Every doctor or surgeon who treats you should know you are taking this medication. You may need to stop using Ortho Tri-Cyclen for a period of time if you need surgery or other medical procedures that require you to be on bed rest.

After stopping Tri-Cyclen, your increased risk of developing breast cancer and heart disease may continue for a number of years.

Pregnancy and Ortho Tri-Cyclen

You shouldn't use Ortho Tri-Cyclen if you are pregnant. This medication can cause birth defects.

Tell your doctor immediately if you become pregnant or miss two menstrual periods in a row while taking Ortho Tri-Cyclen.

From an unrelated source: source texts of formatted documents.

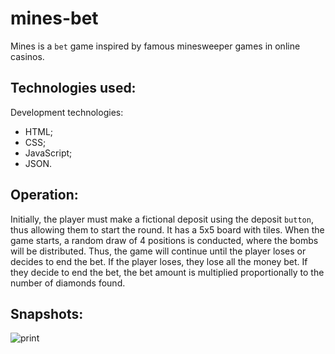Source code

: # mines-bet

Mines is a `bet` game inspired by famous minesweeper games in online casinos.

## Technologies used:
Development technologies:
- HTML;
- CSS;
- JavaScript;
- JSON.

## Operation:
Initially, the player must make a fictional deposit using the deposit `button`, thus allowing them to start the round.
It has a 5x5 board with tiles. When the game starts, a random draw of 4 positions is conducted, where the bombs will be distributed. Thus, the game will continue until the player loses or decides to end the bet.
If the player loses, they lose all the money bet. If they decide to end the bet, the bet amount is multiplied proportionally to the number of diamonds found.

## Snapshots:
![print](https://github.com/josemolineti/mines-bet/assets/99626071/4abd8aea-1e4b-4839-aff3-0d8fdb4230d9)

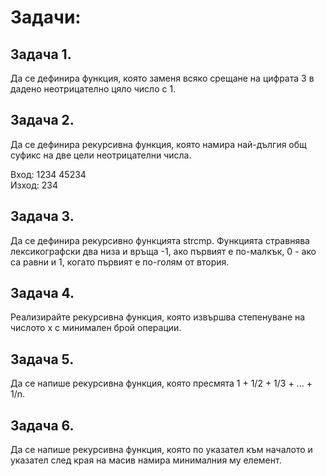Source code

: # Задачи:

## Задача 1.
Да се дефинира функция, която заменя всяко срещане на цифрата 3 в дадено неотрицателно цяло число с 1.

## Задача 2.
Да се дефинира рекурсивна функция, която намира най-дългия общ суфикс на две цели неотрицателни числа.

Вход: 1234 45234 \
Изход: 234

## Задача 3.
Да се дефинира рекурсивно функцията strcmp. Функцията стравнява лексикографски два низа и връща -1, ако първият е по-малкък, 0 - ако са равни и 1, когато първият е по-голям от втория.

## Задача 4.
Реализирайте рекурсивна функция, която извършва степенуване на числото х с минимален брой операции.

## Задача 5.
Да се напише рекурсивна функция, която пресмята 1 + 1/2 + 1/3 + ... + 1/n.

## Задача 6.
Да се напише рекурсивна функция, която по указател към началото и указател след края на масив намира минималния му елемент.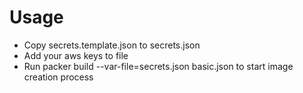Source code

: # Usage

* Copy secrets.template.json to secrets.json
* Add your aws keys to file
* Run packer build --var-file=secrets.json basic.json to start image creation process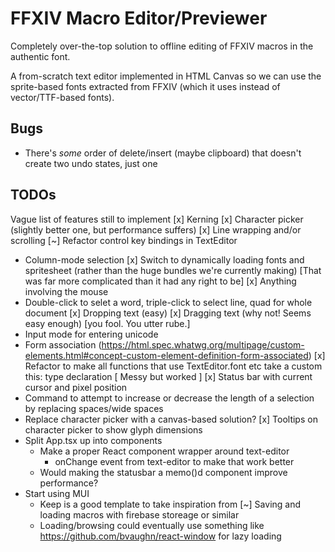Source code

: # FFXIV Macro Editor/Previewer
Completely over-the-top solution to offline editing of FFXIV macros in the authentic font.

A from-scratch text editor implemented in HTML Canvas so we can use the sprite-based fonts
extracted from FFXIV (which it uses instead of vector/TTF-based fonts).
## Bugs
- There's *some* order of delete/insert (maybe clipboard) that doesn't create two undo states, just one

## TODOs
Vague list of features still to implement
[x] Kerning
[x] Character picker (slightly better one, but performance suffers)
[x] Line wrapping and/or scrolling
[~] Refactor control key bindings in TextEditor
- Column-mode selection
[x] Switch to dynamically loading fonts and spritesheet (rather than the huge bundles we're currently making)
  [That was far more complicated than it had any right to be]
[x] Anything involving the mouse
- Double-click to selet a word, triple-click to select line, quad for whole document
[x] Dropping text (easy)
[x] Dragging text (why not! Seems easy enough) [you fool. You utter rube.]
- Input mode for entering unicode
- Form association (https://html.spec.whatwg.org/multipage/custom-elements.html#concept-custom-element-definition-form-associated)
[x] Refactor to make all functions that use TextEditor.font etc take a custom this: type declaration
  [ Messy but worked ]
[x] Status bar with current cursor and pixel position
- Command to attempt to increase or decrease the length of a selection by replacing spaces/wide spaces
- Replace character picker with a canvas-based solution?
[x] Tooltips on character picker to show glyph dimensions
- Split App.tsx up into components
  - Make a proper React component wrapper around text-editor
    - onChange event from text-editor to make that work better
  - Would making the statusbar a memo()d component improve performance?
- Start using MUI
  - Keep is a good template to take inspiration from
[~] Saving and loading macros with firebase storeage or similar
  - Loading/browsing could eventually use something like https://github.com/bvaughn/react-window for lazy loading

If you've recently had a baby, you should wait at least four weeks before taking this medicine.

The hormones in Ortho Tri-Cyclen can pass into breast milk and may harm a breastfeeding baby. You shouldn't breastfeed while taking this medicine.

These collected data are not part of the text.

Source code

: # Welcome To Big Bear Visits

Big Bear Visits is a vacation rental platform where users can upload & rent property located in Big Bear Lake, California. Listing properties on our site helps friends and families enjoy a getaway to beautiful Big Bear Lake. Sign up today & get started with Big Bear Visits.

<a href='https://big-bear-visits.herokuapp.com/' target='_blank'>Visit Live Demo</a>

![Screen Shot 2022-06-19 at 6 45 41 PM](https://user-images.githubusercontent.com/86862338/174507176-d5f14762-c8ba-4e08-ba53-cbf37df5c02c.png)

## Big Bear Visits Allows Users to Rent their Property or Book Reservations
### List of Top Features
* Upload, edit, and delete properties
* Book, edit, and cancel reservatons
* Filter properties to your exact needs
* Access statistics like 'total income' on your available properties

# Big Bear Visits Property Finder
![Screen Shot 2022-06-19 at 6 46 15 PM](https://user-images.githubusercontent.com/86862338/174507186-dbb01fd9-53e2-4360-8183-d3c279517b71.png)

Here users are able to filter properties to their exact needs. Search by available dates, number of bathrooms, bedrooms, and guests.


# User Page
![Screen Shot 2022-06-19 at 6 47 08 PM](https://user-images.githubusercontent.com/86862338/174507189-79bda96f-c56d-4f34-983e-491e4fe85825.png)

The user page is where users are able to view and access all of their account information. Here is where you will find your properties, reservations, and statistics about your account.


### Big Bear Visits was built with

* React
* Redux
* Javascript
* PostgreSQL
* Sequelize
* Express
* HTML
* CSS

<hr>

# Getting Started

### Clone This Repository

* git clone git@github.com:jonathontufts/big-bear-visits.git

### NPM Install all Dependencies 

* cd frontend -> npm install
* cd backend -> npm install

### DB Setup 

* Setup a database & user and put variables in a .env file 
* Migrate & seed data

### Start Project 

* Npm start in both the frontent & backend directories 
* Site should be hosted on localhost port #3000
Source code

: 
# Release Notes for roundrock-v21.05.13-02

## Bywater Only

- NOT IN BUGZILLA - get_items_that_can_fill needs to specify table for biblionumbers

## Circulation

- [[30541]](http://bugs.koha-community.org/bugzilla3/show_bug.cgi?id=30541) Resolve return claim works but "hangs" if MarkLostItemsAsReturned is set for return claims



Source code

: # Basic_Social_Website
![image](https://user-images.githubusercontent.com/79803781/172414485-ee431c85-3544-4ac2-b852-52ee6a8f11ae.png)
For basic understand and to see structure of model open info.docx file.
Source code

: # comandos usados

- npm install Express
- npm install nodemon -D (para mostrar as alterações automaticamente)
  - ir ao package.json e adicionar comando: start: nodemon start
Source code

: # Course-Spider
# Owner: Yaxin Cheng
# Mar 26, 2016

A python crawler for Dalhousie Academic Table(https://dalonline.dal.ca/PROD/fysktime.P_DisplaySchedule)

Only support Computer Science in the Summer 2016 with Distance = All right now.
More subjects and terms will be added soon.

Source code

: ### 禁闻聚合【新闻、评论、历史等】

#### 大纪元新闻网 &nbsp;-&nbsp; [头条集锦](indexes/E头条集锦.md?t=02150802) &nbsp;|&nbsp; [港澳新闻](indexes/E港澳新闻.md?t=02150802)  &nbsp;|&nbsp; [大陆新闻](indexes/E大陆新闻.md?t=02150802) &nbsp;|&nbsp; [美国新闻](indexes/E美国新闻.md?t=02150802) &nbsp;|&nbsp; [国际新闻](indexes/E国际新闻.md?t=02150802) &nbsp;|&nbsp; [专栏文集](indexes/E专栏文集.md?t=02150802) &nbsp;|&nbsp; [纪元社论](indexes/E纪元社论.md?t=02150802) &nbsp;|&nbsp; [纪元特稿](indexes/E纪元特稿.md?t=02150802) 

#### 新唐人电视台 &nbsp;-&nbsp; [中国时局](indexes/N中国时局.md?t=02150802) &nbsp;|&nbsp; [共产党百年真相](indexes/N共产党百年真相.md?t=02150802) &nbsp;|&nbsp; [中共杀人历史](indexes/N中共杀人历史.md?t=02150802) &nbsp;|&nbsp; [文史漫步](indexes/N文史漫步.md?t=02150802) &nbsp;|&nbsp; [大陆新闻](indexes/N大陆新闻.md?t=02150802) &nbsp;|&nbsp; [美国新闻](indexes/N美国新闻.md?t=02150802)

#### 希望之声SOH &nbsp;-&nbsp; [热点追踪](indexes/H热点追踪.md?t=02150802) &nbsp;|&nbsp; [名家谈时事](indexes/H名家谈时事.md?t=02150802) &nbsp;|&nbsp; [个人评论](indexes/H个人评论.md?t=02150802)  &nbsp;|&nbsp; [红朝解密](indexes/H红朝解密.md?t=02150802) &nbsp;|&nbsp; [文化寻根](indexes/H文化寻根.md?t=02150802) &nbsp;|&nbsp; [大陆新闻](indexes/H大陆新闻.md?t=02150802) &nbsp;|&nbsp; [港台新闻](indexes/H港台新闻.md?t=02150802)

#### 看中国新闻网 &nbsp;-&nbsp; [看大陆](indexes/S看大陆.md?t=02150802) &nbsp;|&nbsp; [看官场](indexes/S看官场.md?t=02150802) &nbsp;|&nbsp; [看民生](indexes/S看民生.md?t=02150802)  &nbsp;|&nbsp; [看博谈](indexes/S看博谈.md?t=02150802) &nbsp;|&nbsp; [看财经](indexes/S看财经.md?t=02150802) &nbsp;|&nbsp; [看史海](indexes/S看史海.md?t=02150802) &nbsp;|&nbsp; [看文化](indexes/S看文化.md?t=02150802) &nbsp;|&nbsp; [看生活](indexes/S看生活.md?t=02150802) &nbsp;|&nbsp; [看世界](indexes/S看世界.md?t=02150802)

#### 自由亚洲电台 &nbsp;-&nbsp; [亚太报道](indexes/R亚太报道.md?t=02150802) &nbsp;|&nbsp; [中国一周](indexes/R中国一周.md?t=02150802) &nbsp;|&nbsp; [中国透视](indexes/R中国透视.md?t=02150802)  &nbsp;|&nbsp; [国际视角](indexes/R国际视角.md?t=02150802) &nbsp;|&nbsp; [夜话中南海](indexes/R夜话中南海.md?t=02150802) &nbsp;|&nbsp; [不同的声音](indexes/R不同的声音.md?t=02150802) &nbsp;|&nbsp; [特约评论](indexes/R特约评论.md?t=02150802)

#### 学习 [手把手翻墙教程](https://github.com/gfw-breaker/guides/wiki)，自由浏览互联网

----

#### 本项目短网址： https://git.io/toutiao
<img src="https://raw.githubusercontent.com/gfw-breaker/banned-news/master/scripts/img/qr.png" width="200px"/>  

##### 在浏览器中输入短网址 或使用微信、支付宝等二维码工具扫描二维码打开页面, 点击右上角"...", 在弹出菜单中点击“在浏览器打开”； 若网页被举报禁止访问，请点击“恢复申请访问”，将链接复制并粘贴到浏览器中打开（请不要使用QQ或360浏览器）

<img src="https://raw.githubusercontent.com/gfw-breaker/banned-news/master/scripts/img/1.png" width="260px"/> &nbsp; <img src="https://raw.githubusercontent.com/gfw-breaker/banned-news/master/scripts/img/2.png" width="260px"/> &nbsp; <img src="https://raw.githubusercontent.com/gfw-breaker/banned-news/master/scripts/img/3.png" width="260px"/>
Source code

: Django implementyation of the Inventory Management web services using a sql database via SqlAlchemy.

Source: http://www.everydayhealth.com

Ortho Tri-Cyclen Side Effects

Common Side Effects of Ortho Tri-Cyclen

You should tell your doctor if any of the following side effects become severe or don't go away:

  • Breast tenderness
  • Changes in weight or appetite
  • Nausea
  • Vomiting
  • Freckles or darkening of facial skin
  • Loss of scalp hair
  • Headache
  • Dizziness
  • Nervousness
  • Problems with contact lenses
  • Irregular menstrual bleeding or spotting
  • Rash
  • Vaginal itching or discharge

Serious Side Effects of Ortho Tri-Cyclen

Contact your doctor right away if you experience any of the following serious side effects:

  • Signs of stroke: sudden weakness or numbness (especially on one side of the body), severe headache, slurred speech, or problems with balance or vision
  • Signs of a blood clot in the lung: chest pain, wheezing, sudden cough, rapid breathing, or coughing up blood
  • Signs of a heart attack: chest pain or pressure, pain spreading to your jaw or shoulder, nausea, or sweating
  • Signs of liver problems: nausea, itching, fatigue, upper stomach pain, loss of appetite, dark urine, clay-colored stools, or yellowing or graying of your skin or eyes
  • Signs of depression: sleep problems, mood changes, weakness, or fatigue
  • Swelling, pain, warmth, or redness in one or both legs, ankles, or feet; these may be signs of a blood clot or other serious condition.
  • Changes in cholesterol or triglyceride levels (your doctor should monitor these while you are taking the medicine)
  • Changes in your vision
  • A breast lump
  • A change in the severity or pattern of migraines
  • If you become pregnant while taking the drug, there may be complications in the pregnancy (such as an ectopic and intrauterine pregnancy) and effects on the fetus.